In 1946, Harry Moore and his wife Harriette were fired from their jobs as teachers in Brevard. Mr. Moore was offered a full time paid position as an organizer for the Florida NAACP.

That same year the Supreme Court of Florida ruled that African Americans could vote in the Democratic Primaries. Mr. Moore's struggles to register voters started to pay off, in 1946 Florida had 32,280 African Americans registered as Democrats and 15,877 as Republicans. By 1950 there were more than 116,000 African Americans registered as Democrats in Florida and very few Republicans.
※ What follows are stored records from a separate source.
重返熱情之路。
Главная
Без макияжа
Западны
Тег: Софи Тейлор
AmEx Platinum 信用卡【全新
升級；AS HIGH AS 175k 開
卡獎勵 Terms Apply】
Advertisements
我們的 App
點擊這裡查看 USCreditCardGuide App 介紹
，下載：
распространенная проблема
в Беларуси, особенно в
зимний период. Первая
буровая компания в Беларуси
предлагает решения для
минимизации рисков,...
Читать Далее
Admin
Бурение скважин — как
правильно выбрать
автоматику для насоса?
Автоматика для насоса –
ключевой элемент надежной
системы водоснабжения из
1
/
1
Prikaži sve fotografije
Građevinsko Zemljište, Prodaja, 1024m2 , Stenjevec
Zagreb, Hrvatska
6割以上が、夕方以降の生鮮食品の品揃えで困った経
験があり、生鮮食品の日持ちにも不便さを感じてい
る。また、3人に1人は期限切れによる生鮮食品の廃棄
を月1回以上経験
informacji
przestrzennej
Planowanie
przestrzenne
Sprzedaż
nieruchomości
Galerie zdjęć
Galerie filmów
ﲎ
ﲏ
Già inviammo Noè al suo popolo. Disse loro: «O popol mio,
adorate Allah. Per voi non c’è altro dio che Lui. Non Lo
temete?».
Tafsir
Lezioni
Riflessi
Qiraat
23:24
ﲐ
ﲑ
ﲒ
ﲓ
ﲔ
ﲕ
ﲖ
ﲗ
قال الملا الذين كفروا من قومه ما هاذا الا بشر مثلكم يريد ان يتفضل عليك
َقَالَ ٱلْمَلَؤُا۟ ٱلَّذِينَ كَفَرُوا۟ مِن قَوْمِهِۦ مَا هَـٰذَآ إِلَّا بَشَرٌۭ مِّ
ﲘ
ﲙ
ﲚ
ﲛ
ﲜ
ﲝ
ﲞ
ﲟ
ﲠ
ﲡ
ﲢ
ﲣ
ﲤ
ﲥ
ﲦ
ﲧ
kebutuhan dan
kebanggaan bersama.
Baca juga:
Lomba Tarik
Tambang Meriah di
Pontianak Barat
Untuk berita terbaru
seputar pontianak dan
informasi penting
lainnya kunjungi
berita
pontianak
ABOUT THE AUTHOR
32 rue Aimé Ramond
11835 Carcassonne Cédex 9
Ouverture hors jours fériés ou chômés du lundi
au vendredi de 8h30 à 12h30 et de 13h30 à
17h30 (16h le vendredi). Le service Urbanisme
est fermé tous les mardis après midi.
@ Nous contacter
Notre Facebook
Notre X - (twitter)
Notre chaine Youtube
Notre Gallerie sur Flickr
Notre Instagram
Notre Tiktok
This did not sit well with the NAACP's Republican leadership. Mr. Moore who was the head of Florida's branch of the NAACP was no longer invited to NAACP meetings. His position was changed to unpaid and finally in November 1951, Mr. Moore was fired from his position as the NAACP Executive Director of the Florida Branch.

On Christmas Day in 1951, a bomb was set off under the Moore's home killing Harry T. Moore and his wife Harriette. There was an international outcry.

After his death Langston Hughes wrote the commemorative poem "The Ballad of Harry T. Moore."  The NAACP awarded Moore the Spingarn Medal which is given annually to an African American for "outstanding achievement." Newspapers around the world editorialized about his murder. Other nations registered their protests to his murder at the United Nations. The NAACP held large rallies in major cities including one at Madison Square Gardens in New York.  In the outcry over the Moores' murder the NAACP raised over a million dollars according to Before His Time: The Untold Story of Harry T. Moore, America's First Civil Rights Martyr by Ben Green, Stetson Kennedy.

Moore's legacy as an important civil rights leader was largely forgotten. Recently, Mr. Moore is receiving renewed recognition with several books and movies about his life. In 2013, Harry T. Moore and Harriette Moore were inducted into the Florida Civil Rights Hall of Fame.